Piątek na Kuźnikach przyniósł tylko jedno spotkanie "rodzimej ligi" WLS. W pierwszej lidze JaCierpieDole FC skromnie pokonało Selsey, a bohaterem tego spotkania był nie kto inny jak bramkarz JCD - Jakub Pondel.
1 LIGA: JaCierpieDole FC w starciu z Selsey'em było faworytem, chociaż żadnej presji do zdobycia trzech punktów nie posiadało. Utrzymanie w pierwszej lidze zapewniło sobie ostatnio, a żeby zdobyło medal musiałoby liczyć po prostu na cud. Inaczej wyglądała sytuacja w ekipie Artura Kobyleckiego. Ta musiała wygrać, aby przedłużyć swoje szanse na utrzymanie.

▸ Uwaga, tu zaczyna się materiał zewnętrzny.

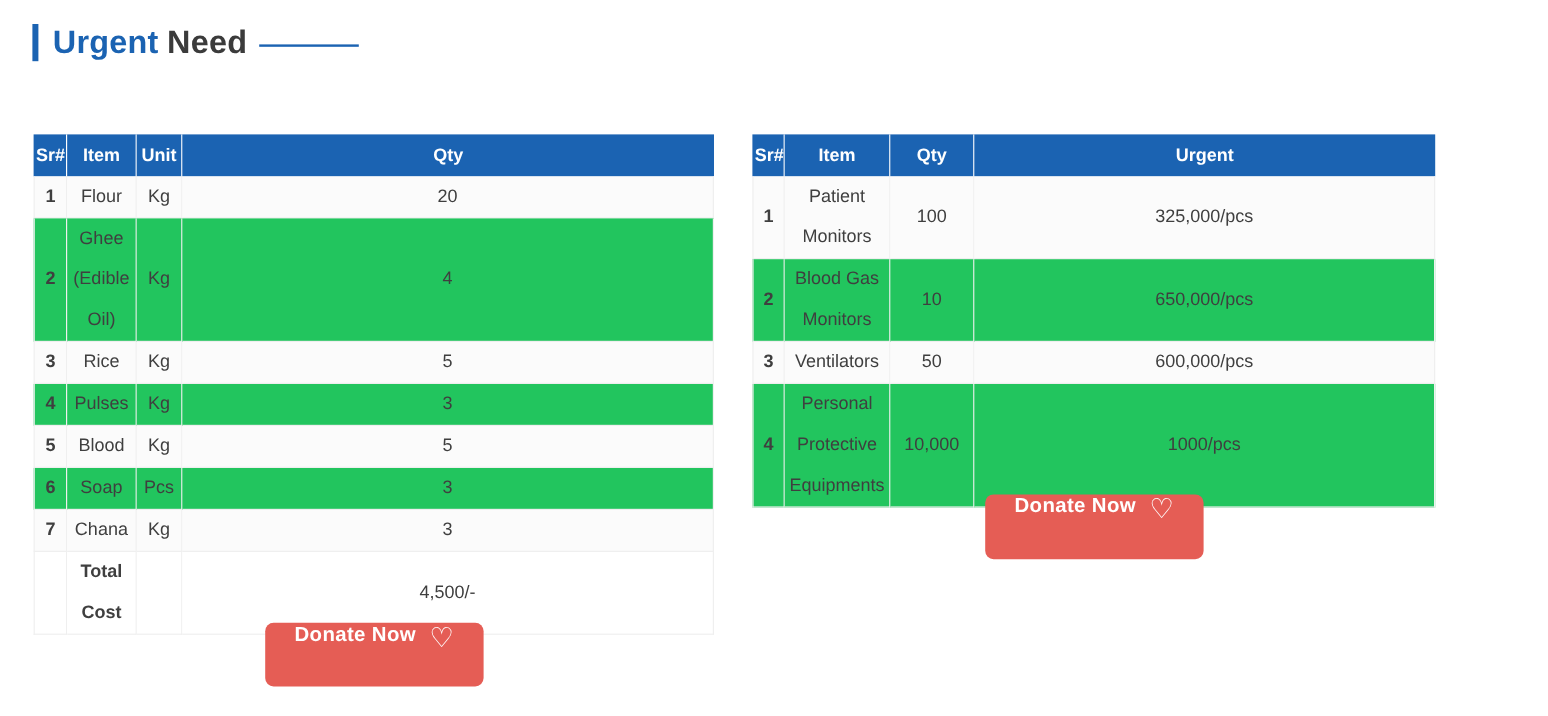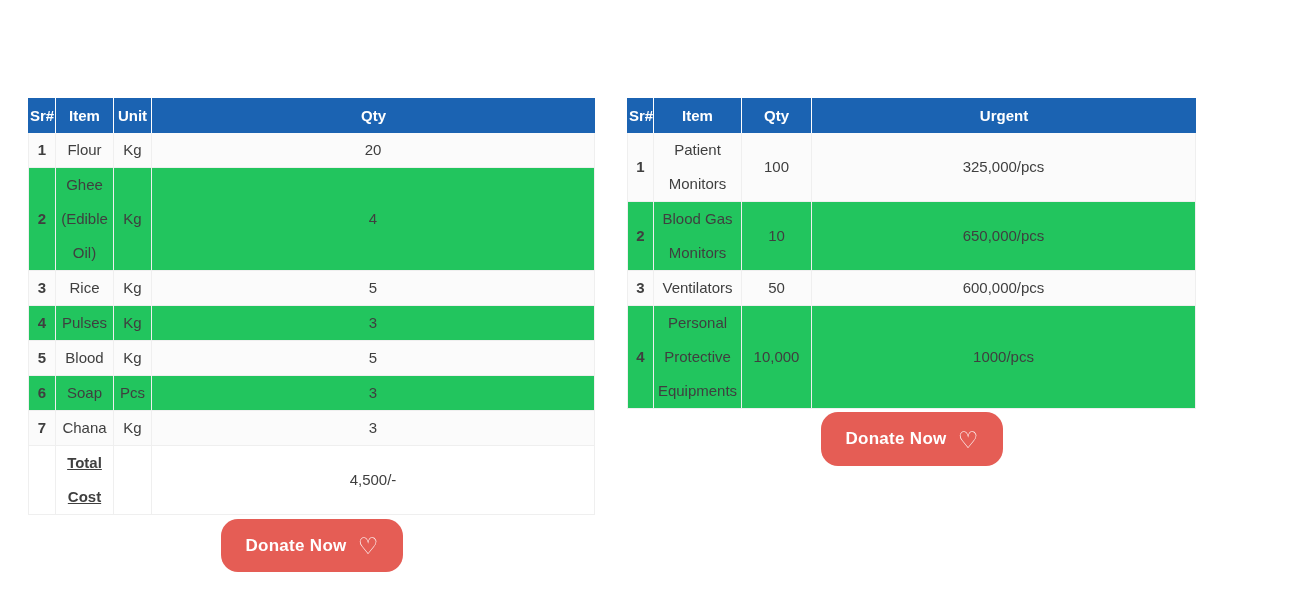--- a/index.html
+++ b/index.html
@@ -42,21 +42,21 @@
     width: 83px;
     height: 2px;
     background: #1b63b2;
     margin-left: 10px;
     margin-top: 4px;
   }
 
   
   .need-table {
     position: absolute;
-    top: 98px;
+    top: 112px;
     border-collapse: separate;
     border-spacing: 0;
     table-layout: fixed;
     font-size: 15px;
     color: #3f3f3f;
   }
   .table-left  { left: 28px;  width: 567px; }
   .table-right { left: 627px; width: 569px; }
 
   .need-table thead th {
@@ -78,56 +78,60 @@
     padding: 0 3px;
     border-right: 1px solid #efefef;
     border-bottom: 1px solid #efefef;
     vertical-align: middle;
     background: #22c55e;
   }
   .need-table td:first-child { border-left: 1px solid #efefef; }
   .need-table tbody tr:nth-child(odd) td { background: #fbfbfb; }
   .need-table .sr-cell { font-weight: 700; }
   .need-table tfoot td { background: #ffffff; }
-  .need-table tfoot .total-label { font-weight: 700; text-decoration: underline; }
+  .need-table tfoot .total-label { font-weight: 700; }
 
   
   .donate-btn {
     position: absolute;
     width: 182px;
     height: 53px;
     background: #e55d55;
     border: none;
-    border-radius: 17px;
+    border-radius: 7px;
     color: #ffffff;
     font-family: "Liberation Sans", "DejaVu Sans", sans-serif;
     font-size: 17px;
     font-weight: 700;
     letter-spacing: 0.3px;
     display: flex;
-    align-items: center;
     justify-content: center;
     gap: 11px;
     cursor: pointer;
   }
   .donate-btn-left  { left: 221px; top: 519px; }
   .donate-btn-right { left: 821px; top: 412px; height: 54px; }
   .heart-icon {
     font-size: 23px;
     font-weight: 400;
     line-height: 1;
     position: relative;
     top: 1px;
   }
 </style>
 </head>
 <body>
 
 <div class="canvas">
 
+  <div class="section-title">
+    <span class="title-accent-bar"></span>
+    <h2><span class="title-highlight">Urgent</span><span class="title-rest">Need</span></h2>
+    <span class="title-underline"></span>
+  </div>
 
   <table class="need-table table-left">
     <colgroup>
       <col style="width:28px">
         <col style="width:58px">
         <col style="width:38px">
         <col>
     </colgroup>
     <thead>
       <tr>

Mimo zjawienia się przy Sarbinowskiej bez zmian Selsey robił wszystko, aby zwyciężyć z wyżej notowanym przeciwnikiem. Bramkę rywala bombardowali Oskar Paleczny i Piotr Buczyński, ale nie potrafili zaskoczyć fenomelanie broniącego Jakuba Pondla. Pondel gola nie wpuścił, Konrad Chmielak bramkę strzelił, JCD wygrało 1:0 i "spuściło" Selsey do drugiej ligi.